Scenes like this are increasingly common as bubble tea shops like Gong cha proliferate across the UK. Wisbech in Cambridgeshire has just welcomed its first shop, Just Poppin; Canterbury in Kent boasts six bubble tea outlets; and a new branch of American bubble tea brand CoCo recently drew crowds down Glasgow’s Bath Street.

High-street staples are also jumping on the bubble tea bandwagon. Costa Coffee, after experimenting with bubble tea last year, now offers three bubble tea frappés on its summer menu alongside its traditional iced teas. Supermarkets have added DIY bubble tea kits to their shelves, signaling that this intriguing drink is finally getting its moment in the spotlight.

The origins of bubble tea, also known as boba tea, are debated but generally trace back to 1980s Taiwan. The first version was a shaken iced tea with fruit flavoring, named for the froth on top. Eventually, someone added tapioca pearls—a starch from cassava roots popular in desserts—to the mix. These chewy balls, or “boba” (meaning “balls” in Cantonese), typically sink to the bottom of the drink.

Despite associations with school tapioca pudding, the combination of refreshing milky tea, sugar, and chewy pearls quickly gained popularity in Taiwan, leading to tens of thousands of boba outlets in the country today. China has hundreds of thousands, and the drink has created millionaires and even billionaires out of some chain founders.

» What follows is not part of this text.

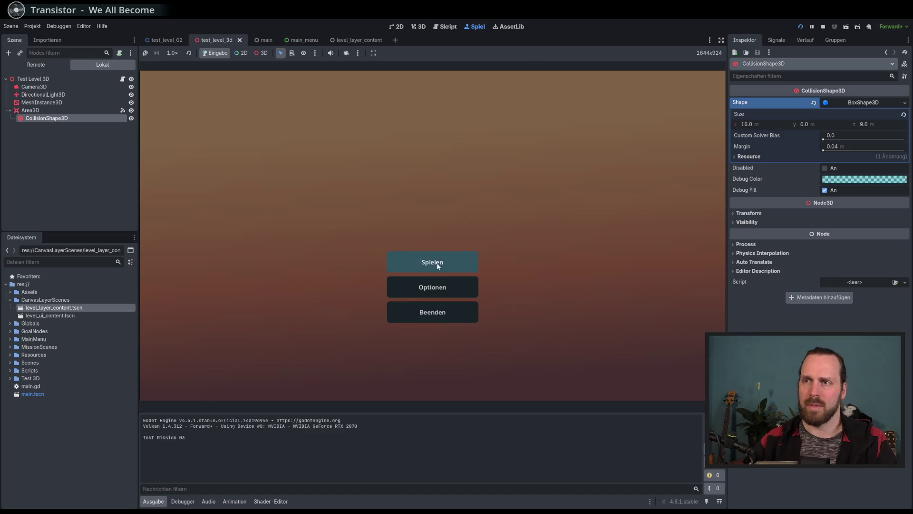
left_click(431, 261)
left_click(287, 177)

“It took a while for it to reach the western world,” says Assad Khan, CEO of UK brand Bubbleology. After discovering the drink in New York, Khan opened his first shop in Soho, London, in 2011, near the capital’s Chinatown. Bubbleology now has 42 outlets, 33 in the UK, alongside other new independent names and retailers from Taiwan and China.

Paul Reynish, global CEO at Gong cha, attributes the growth to the relatively low barrier to entry for bubble tea shops. “You don’t need much to run a bubble tea shop, although that depends on your quality credentials,” he says. Gong cha, known for using high-quality “single garden” tea as a base, originated in Taiwan in 1996 and now has over 2,100 branches worldwide. In the UK, new branches are opening in Bristol, Norwich, and later this year, Belfast. “Most of the growth has come in the last five years,” Reynish notes. “It’s going gangbusters.”

As Britain continues to embrace bubble tea, it seems this once-niche drink has found a lasting place in the nation’s heart.